* _Excerpt_:
The current demand for historical memory, collective reparations and justice for gays and travestis in Ecuador extirpates the harms of the 1980’s and 1990’s from the grasp of oblivion and impunity. Español.
Purita Pelayo/Alberto Cabral and Coccinelle during the 1990's. From the archive of Wambra Radio. All rights reserved.
During the 1980’s and 1990’s in Ecuador, gay, travesti and transexual people suffered extreme persecution and violent repression at the hands of the police, including extortion, arbitrary and indefinite detention, torture and extrajudicial execution.
When Ecuador decriminalized homosexuality in 1997, the police repression reduced slightly while neo-Nazi groups began ‘social cleansing’ practices against this population in the late 1990’s and 2000’s including ongoing harassment, death threats, and assassinations. As there were no accessible state entities to report a grievance, these human rights violations were never investigated or sanctioned.
In 2007, President Rafael Correa mandated the Ecuadorian Truth Commission to investigate human right violations during the period of 1984-2008, with a specific focus on the administration of León Febres Cordero 1984-1988. Issues related to homophobia and transphobia were inserted in the final report of the Ecuadorian Truth Commission as contextual elements because the Commissioners contracted a gender consultant.
The initial research design was not created to take harms against gender and sexual minorities into account. Of the 119 legal cases the truth commission passed to the Attorney General’s office for prosecution, one case is emblematic of torture of gay men in prison.
Given this outstanding issue of impunity and the need to systematize the human rights violations that occurred to this population during the 1980’s and 1990’s, on May 17, 2019 the human rights organization Fundación Regional de Asesoría de Derechos Humanos’ (INREDH) political litigation team and Transfeminine and Gay Front of Ecuador – “Nueva Coccinelle” - presented the Attorney General’s office with a legal claim evidencing grave violations of human rights; the assassination of 72 gay, travesti and transsexual people during the 1980s an 1990s. Specifically, the legal claim frames these violations as crimes against humanity and persecution in relation to police repression.
The violations are typified as “a general and systematic attack of a civilian population due to identity and gender” reflected in the articles 86 an 89 of the Ecuadorian penal code. As May 17 marks the international day against homophobia and transphobia, the day’s action included a march to the Attorney General’s office, the formal delivery of the legal claim, a meeting with the representatives of the Truth Commission, and a rally outside of the Attorney General’s office.

* _To do_:
a - Please transcribe the piece on justice for gays and travestis in Ecuador from "The current demand" to "All rights reserved.".
b - Pick up the piece on justice for gays and travestis in Ecuador after its final sentence and carry it forward.

Images with located body landmarks:
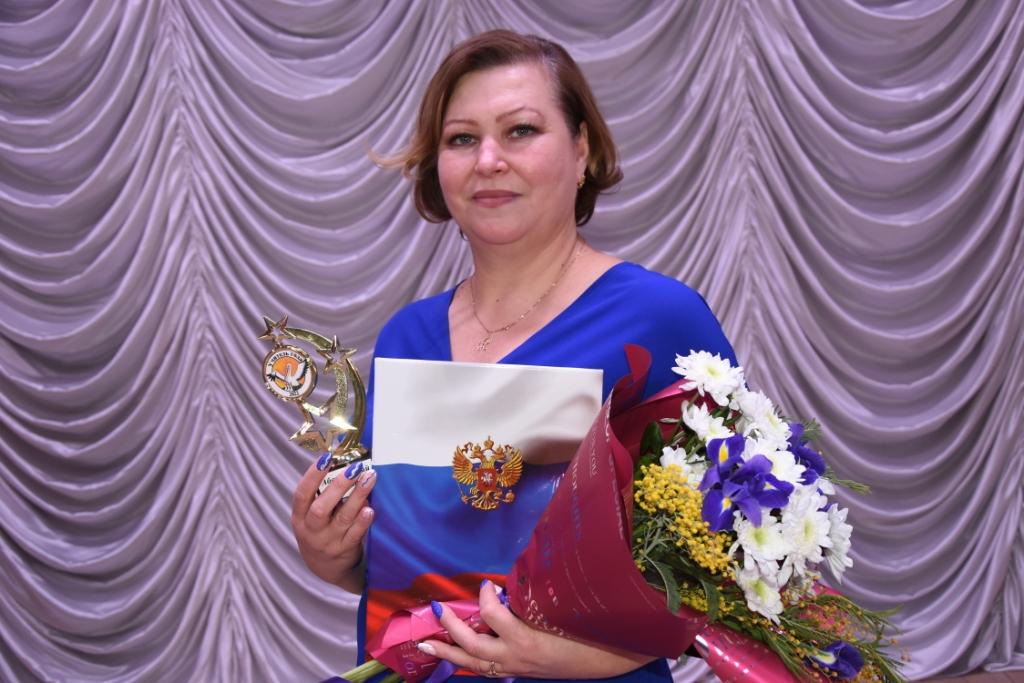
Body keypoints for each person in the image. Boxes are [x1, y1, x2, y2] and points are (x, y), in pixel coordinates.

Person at [291, 29, 736, 682]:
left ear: (582, 149)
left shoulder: (659, 318)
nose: (488, 160)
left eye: (520, 130)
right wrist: (333, 554)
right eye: (461, 139)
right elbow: (420, 558)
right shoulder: (407, 337)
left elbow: (738, 568)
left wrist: (577, 655)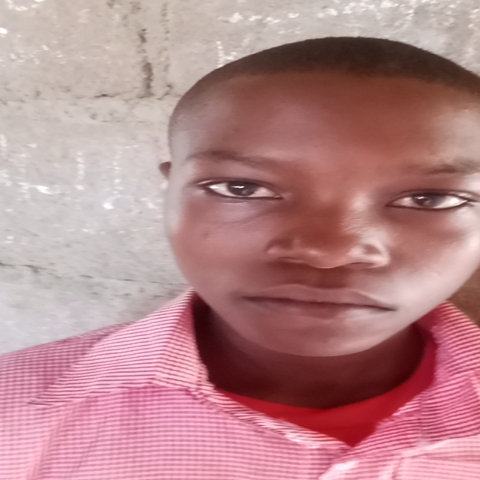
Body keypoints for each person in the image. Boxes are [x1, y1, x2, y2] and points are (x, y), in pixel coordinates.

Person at [2, 36, 480, 480]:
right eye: (242, 188)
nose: (328, 252)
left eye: (431, 200)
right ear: (171, 191)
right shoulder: (13, 413)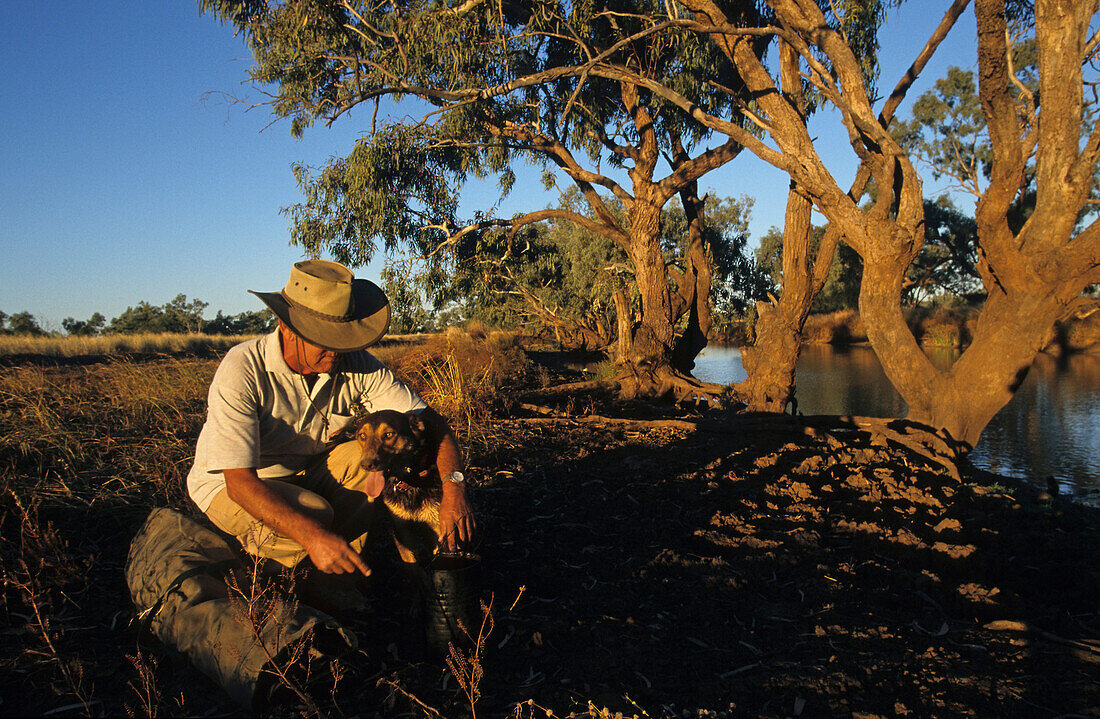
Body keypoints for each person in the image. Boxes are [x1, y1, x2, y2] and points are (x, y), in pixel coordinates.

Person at [186, 260, 475, 589]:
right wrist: (313, 535)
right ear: (286, 328)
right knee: (316, 515)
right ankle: (272, 571)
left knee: (362, 458)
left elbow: (432, 423)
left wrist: (455, 489)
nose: (338, 350)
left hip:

* _Task-by-task results_:
a -
The current demand for historical memory, collective reparations and justice for gays and travestis in Ecuador extirpates the harms of the 1980’s and 1990’s from the grasp of oblivion and impunity. Español.
Purita Pelayo/Alberto Cabral and Coccinelle during the 1990's. From the archive of Wambra Radio. All rights reserved.

b -
As INREDH executive coordinator Luis Ángel Saavedra explains, this initiative to break decades of impunity came to pass because one day Purita Pelayo, also known as Alberto Cabral, one of the travesti survivors of the repressive period, proposed to write a book from the perspective of la Asociación Gay Transgénero Coccinelle, to chronicle the persecution of the gay, travesti and transsexual population in Ecuador during the 1980’s and 1990’s. Coccinelle formed in the late 1990’s in response to these ongoing abuses with the visionary goal of decriminalizing homosexuality.
As an ex-member of Coccinelle, Purita Pelayo was well aware that the few survivors are over 65 years of age and they are dying, most in extreme poverty, with absolutely no historical reparation or justice.
During the Truth Commission investigation, which investigated human rights violations between 1984-2008, none of the gay, lesbian, trans, and/or bisexual collectives or groups presented a formal claim of human rights violations. Only two people offered their testimonies to the truth commission regarding their experiences as sexual minorities but there was no support or mobilization from civil society to accompany these individuals and their cases.
As the final report was inconclusive regarding this issue, the book Purita Pelayo proposed to write would recuperate this historical memory and offer an entry point to begin the process of systematizing the breadth and depth of the human rights violations.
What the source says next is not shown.